Triunfaba el pasado veinte de octubre la revolución bien llamada de Libia. Los guerrilleros capturaban a Muamar el Gadafi en un conducto de Sirte y lo zarandeaban poco antes de propinarle dos tiros, uno en el estómago, otro en la sien, que acabaron así con su dictadura de cuarenta y dos años. El debate se abrió –con la simultaneidad del anuncio definitivo de ETA y el adiós a las armas- entre los medios y la población internacional: matar a Gadafi estuvo bien o hubiera sido mejor juzgarlo y encarcelarlo de por vida. Hay muchos ejemplos: unos paralelos –Ceacescu, Sadam-, otros antagónicos –Napoleón o Stalin. Lo seguro es que Gadafi, terrífico y prepotente, jamás hubiera optado por la versión hitleriana del suicidio. De su talante chulesco e inamovible, al miedo del dictador registrado por teléfonos móviles.

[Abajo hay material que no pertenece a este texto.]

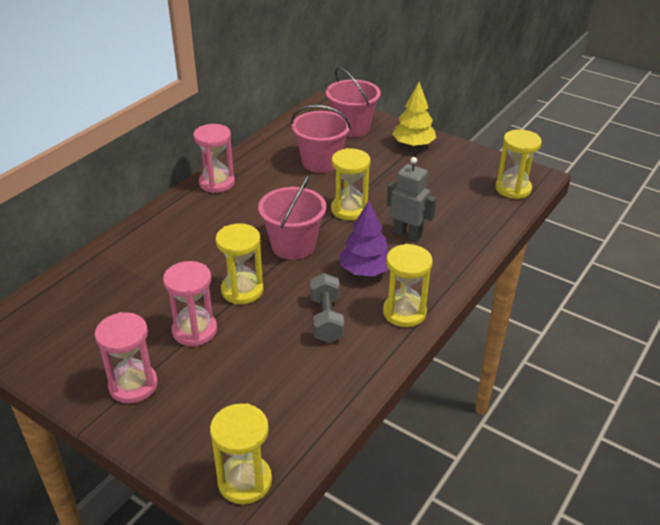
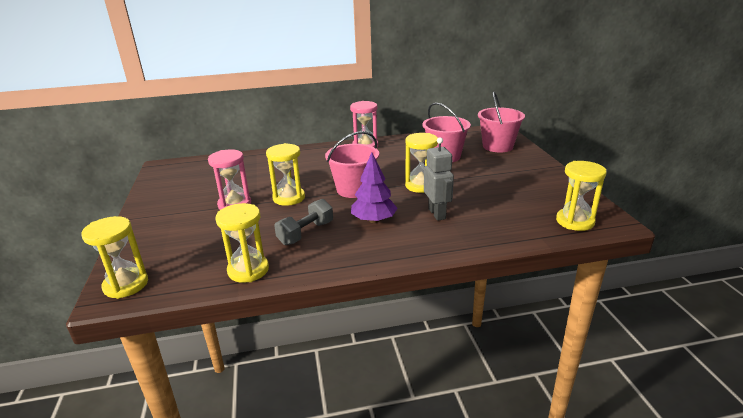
camera: 45 degrees right, 10 degrees down
(133, 385) = (168, 213): pink hourglass -> none
(404, 312) = (358, 254): yellow hourglass -> yellow hourglass (248, 270)
(413, 145) = (529, 168): yellow tree -> none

Cayó primero Tunez, siguió Egipto, Libia, ahora Siria se tambalea. La lista se extiende cual Schindler, porque están también Yibuti, Irak, Irán, Yemen, el Líbano, Kuwait, etcétera. El pueblo árabe se ha cansado de la dictadura. Han surgido los movimientos civiles, la conocida Primavera Árabe.
La pregunta que se hace ahora todo el mundo es: ¿y qué ocurrirá? Serán capaces estos países de no caer en manos de un gobierno islamista radical. ¿Será ello democracia? Del malo al peor; o del peor al malo. ¿Tendrá suficiente fuerza democrática la primavera? ¿O la democracia es un cuento finito, y más en manos de safalistas y otros extremos?
El 20 de octubre muere Muamar el Gadafi. Otoño gris y azul. Frío y extraño. La revolución ha triunfado –esto es revolución y cambio. Pero, ¿brillará el sol en una primavera entrada de hojas caídas? El invierno se aproxima con el imperativo El Corán en la mano. Que no caiga. Que siga la revolución.